##### MATERIAL SUPPLIED #####

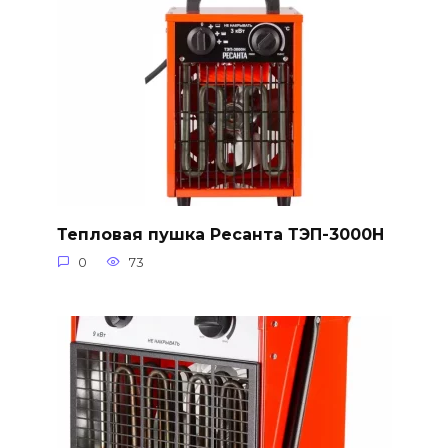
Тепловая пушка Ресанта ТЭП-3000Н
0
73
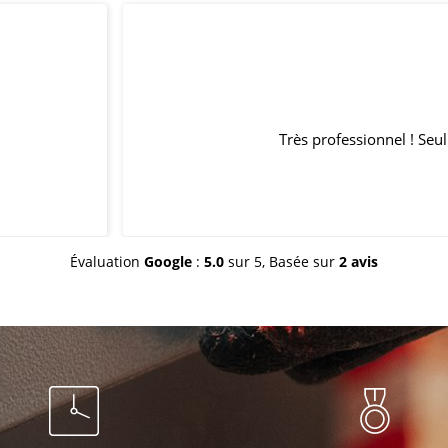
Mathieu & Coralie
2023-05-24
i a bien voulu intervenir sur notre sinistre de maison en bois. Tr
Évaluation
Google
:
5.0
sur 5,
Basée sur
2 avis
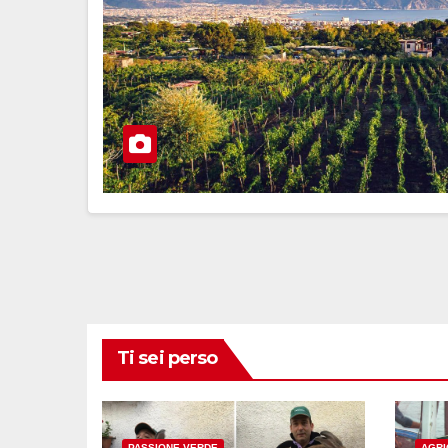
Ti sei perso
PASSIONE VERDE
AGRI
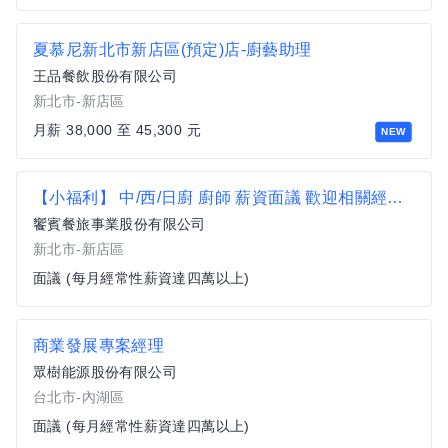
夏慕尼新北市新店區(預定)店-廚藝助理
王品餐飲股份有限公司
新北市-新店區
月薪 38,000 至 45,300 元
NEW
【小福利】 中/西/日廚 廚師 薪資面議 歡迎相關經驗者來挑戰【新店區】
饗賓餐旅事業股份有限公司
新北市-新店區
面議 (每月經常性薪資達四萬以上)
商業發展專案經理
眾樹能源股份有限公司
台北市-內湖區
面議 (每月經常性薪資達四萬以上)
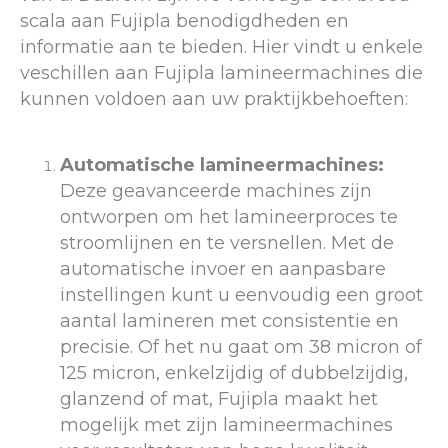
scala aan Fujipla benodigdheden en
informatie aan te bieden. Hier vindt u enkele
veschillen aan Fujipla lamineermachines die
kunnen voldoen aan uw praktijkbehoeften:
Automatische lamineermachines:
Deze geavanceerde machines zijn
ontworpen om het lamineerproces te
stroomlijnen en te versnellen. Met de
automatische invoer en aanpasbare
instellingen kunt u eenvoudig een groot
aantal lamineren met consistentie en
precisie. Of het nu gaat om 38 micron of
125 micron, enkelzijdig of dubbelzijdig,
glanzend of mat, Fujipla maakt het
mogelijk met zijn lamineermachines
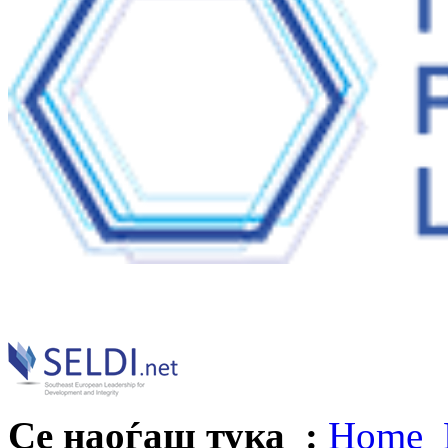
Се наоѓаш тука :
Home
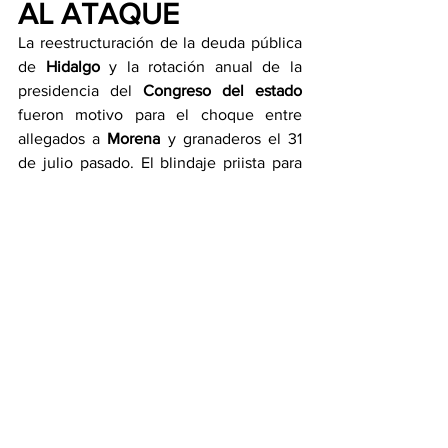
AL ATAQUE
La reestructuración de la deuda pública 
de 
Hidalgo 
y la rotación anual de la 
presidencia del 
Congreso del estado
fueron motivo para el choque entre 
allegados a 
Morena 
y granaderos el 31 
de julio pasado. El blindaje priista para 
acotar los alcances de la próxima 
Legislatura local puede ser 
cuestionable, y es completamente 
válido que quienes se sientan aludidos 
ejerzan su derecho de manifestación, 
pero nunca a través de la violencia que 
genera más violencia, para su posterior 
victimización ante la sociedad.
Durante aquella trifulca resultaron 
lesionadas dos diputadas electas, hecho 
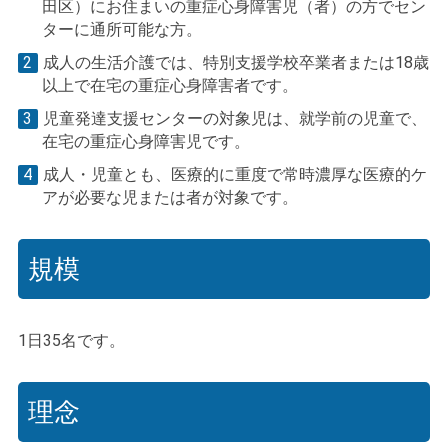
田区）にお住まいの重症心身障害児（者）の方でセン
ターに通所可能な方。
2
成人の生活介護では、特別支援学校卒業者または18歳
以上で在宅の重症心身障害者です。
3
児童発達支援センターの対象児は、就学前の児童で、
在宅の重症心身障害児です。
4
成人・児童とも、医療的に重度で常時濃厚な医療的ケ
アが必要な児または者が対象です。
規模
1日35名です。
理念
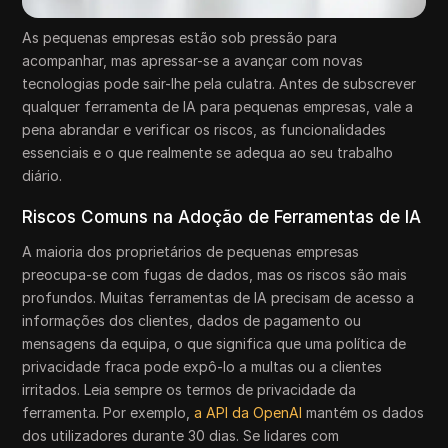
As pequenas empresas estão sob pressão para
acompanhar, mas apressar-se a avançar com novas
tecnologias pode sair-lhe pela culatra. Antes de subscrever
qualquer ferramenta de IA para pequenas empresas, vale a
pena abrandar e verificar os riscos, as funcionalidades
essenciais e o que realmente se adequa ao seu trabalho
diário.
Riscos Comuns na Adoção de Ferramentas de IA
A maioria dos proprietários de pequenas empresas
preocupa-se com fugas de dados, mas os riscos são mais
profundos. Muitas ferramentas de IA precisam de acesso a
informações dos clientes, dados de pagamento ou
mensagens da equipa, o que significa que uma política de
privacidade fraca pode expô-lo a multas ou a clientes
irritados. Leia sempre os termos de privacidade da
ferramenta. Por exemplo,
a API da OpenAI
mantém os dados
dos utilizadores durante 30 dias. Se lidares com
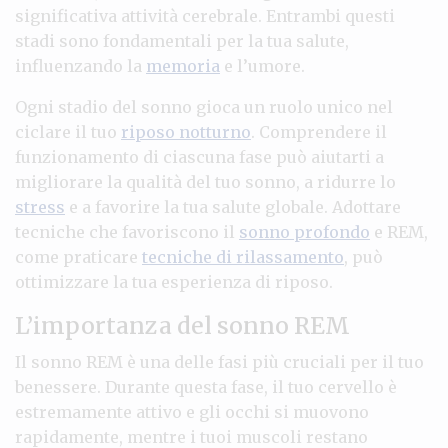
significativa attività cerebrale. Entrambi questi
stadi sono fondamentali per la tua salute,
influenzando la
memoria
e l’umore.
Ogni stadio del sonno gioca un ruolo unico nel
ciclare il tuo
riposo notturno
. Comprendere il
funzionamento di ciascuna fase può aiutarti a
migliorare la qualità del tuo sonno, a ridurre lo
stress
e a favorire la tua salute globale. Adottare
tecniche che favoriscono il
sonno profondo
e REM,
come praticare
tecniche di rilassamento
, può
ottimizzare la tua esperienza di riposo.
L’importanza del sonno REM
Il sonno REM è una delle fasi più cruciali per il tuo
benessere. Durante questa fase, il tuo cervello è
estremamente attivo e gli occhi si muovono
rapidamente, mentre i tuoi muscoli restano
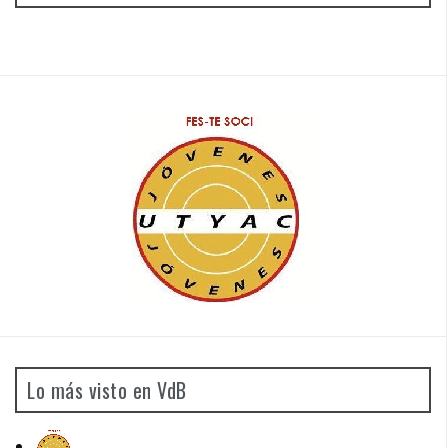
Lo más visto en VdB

#####
##### MATERIAL SUPPLIED #####

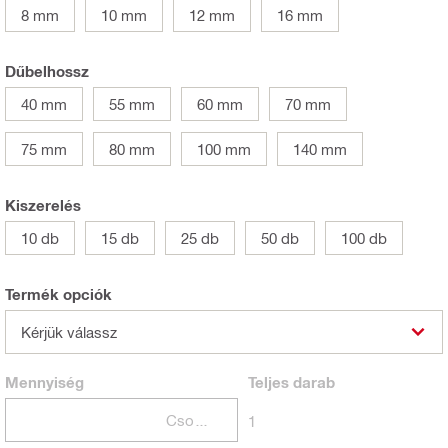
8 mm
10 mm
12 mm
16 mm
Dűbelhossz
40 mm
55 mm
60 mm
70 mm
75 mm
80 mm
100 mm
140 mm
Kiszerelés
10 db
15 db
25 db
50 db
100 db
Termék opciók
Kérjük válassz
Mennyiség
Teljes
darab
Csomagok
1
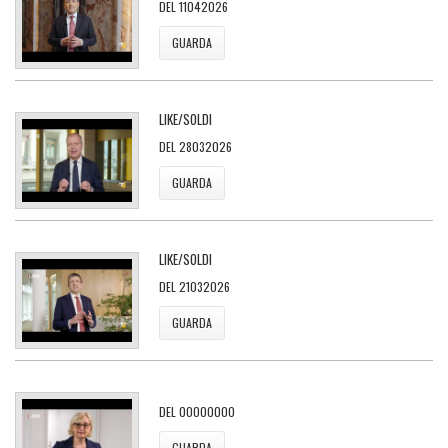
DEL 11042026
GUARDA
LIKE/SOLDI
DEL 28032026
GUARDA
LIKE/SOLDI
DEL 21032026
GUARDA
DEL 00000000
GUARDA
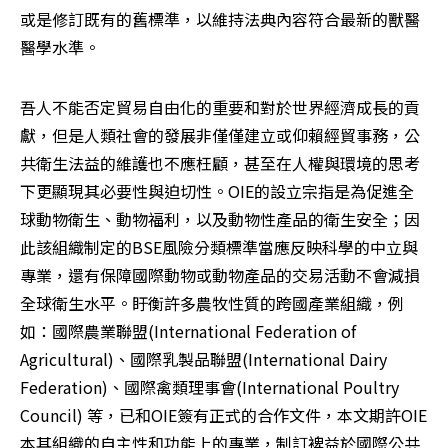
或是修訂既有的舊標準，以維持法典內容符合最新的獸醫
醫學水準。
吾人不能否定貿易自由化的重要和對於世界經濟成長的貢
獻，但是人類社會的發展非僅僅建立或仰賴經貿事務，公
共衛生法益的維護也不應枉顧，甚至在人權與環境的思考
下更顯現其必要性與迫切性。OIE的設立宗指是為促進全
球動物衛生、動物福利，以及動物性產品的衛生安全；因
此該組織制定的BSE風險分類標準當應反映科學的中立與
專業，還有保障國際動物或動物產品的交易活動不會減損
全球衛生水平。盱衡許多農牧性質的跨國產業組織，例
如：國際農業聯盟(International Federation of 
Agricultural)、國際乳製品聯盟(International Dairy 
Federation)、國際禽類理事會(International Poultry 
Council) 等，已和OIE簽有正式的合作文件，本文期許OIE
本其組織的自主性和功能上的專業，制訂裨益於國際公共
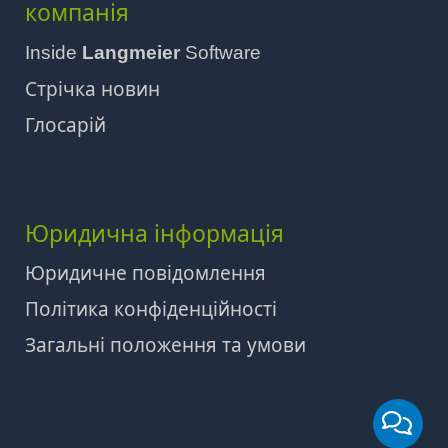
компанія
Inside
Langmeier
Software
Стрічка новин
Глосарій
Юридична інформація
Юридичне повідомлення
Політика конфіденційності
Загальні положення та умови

#####

__TASK TO COMPLETE__:
Turn the listing's lines into a JSON list of strings, starting at the line containing "significativa attività cerebrale." and ending at the line containing "rapidamente, mentre i tuoi muscoli restano". Give one string per line and leave out blank lines.

__SOLUTION FOR THIS TASK__:
[
  "significativa attività cerebrale. Entrambi questi",
  "stadi sono fondamentali per la tua salute,",
  "influenzando la",
  "memoria",
  "e l’umore.",
  "Ogni stadio del sonno gioca un ruolo unico nel",
  "ciclare il tuo",
  "riposo notturno",
  ". Comprendere il",
  "funzionamento di ciascuna fase può aiutarti a",
  "migliorare la qualità del tuo sonno, a ridurre lo",
  "stress",
  "e a favorire la tua salute globale. Adottare",
  "tecniche che favoriscono il",
  "sonno profondo",
  "e REM,",
  "come praticare",
  "tecniche di rilassamento",
  ", può",
  "ottimizzare la tua esperienza di riposo.",
  "L’importanza del sonno REM",
  "Il sonno REM è una delle fasi più cruciali per il tuo",
  "benessere. Durante questa fase, il tuo cervello è",
  "estremamente attivo e gli occhi si muovono",
  "rapidamente, mentre i tuoi muscoli restano"
]